One of the Institute’s initiatives, announced this summer, is a call to artists for the production of public art with a STEAM emphasis that will be installed on UWF’s Pensacola campus.
More than 120 proposals were received from artists across the U.S. and internationally from Australia, Spain and Poland.
The sculptures will highlight the potential for collaboration across disciplines and stimulate thinking on multidisciplinary work, particularly in the arts and sciences. They will also visually link their proposed sites on campus – outdoor locations across the street from each other near the Center for Fine and Performing Arts and the Hal Marcus College of Science and Engineering.
In July, a committee of faculty and staff from across campus selected 10 semifinalists:
- “Constellations” by Future Cities Lab in San Francisco
- “Moon Pod” by Craig Colorusso of Arkansas
- “Life in the Sea Grass” by Casto Solano of Spain
- “Light Guardians” by Skunk Control, an independent team of artists in Australia
- “NanoPrismatic Pavilion” by the New Media Public Art Collective in Arizona
- “Steam Beacon, Embracing the Sun” by Ray King of Philadelphia
- “Steam Theory” by Daniel Caven of Chicago
- “Bubble Ash” by Mirek Struzik of Poland
- “Interweaving Futures” by Hypersonic, a design studio based in New York City
- “Break and Through” by Xiaohan Li of Rhode Island
At an art exhibition, held in September at the Voices of Pensacola Multicultural Center, UWF and Pensacola communities were able to learn more about each of these proposals and see poster presentations of the designs.
This month, the committee selected the finalists, with the goal of the sculptures being installed by the end of April 2019. The two chosen sculptures are "Constellations" by Future Cities Lab and "Interweaving Futures" by Hypersonic. These awarded artists will be on campus for installation and will participate in public programming, interaction with students and professional development and networking for students and faculty.
“Constellations” by Future Cities Lab in San Francisco is one of the selected finalists. “Constellations” is an iconic sculpture that merges digital craft and cutting-edge fabrication with data visualizations of abstract phenomena found in nature at a variety of scales.

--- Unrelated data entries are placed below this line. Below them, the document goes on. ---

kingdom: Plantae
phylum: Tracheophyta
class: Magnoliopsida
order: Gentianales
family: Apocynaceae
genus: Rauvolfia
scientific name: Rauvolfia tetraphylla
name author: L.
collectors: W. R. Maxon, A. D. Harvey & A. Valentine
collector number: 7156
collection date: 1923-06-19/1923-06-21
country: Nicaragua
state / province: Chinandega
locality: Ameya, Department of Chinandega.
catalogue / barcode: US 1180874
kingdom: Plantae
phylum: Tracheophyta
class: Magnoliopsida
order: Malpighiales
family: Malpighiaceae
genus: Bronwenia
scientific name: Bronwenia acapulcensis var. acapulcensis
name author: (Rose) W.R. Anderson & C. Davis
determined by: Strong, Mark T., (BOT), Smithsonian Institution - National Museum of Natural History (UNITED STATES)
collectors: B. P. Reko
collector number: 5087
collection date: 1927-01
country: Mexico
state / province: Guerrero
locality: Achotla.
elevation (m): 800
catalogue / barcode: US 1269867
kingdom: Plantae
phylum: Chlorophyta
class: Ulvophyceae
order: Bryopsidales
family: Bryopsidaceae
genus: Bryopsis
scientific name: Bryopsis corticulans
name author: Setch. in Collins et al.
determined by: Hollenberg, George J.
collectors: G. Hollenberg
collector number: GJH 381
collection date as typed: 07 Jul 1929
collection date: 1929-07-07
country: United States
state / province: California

The concept is to create a visual marker that acts as a portal into an invisible world of dynamic visual poetry inspired by ideas of science, art and technology.
Inspired by early studies and translations of animal locomotion using chronophotography and planetary motion simulations, “Constellations” uses geometry, light and shadow to create a meditative internal space that at night becomes a playful illuminated sculpture displaying constellations of motion. Never the same - always in flux.
The second chosen finalist is “Interweaving Futures” by Hypersonic, a design studio based in New York City. “Interweaving Futures” is inspired by Pensacola’s longleaf pine ecosystem and contemplates the conditions under which ideas are sparked, proliferate, take root and grow. From the pine cone’s complex geometry, the sculpture is inspired by a single golden spiral, along which two interweaving sculptural forms will oscillate.
At night, the two systems dance around one another via student-designed LED light displays. These light animations are meant to pay tribute to the fire-adapted landscape, essentially creating a calming and reflective “campfire” where students and faculty of all disciplines might meet and intermingle.
I simply cannot wait until this spring when I will get to walk across campus and admire what will be beautiful pieces of art. The installations will become iconic parts of UWF’s campus – and permanent reminders that when art and design meet science and technology, we can discover new ways of seeing the world, making it better.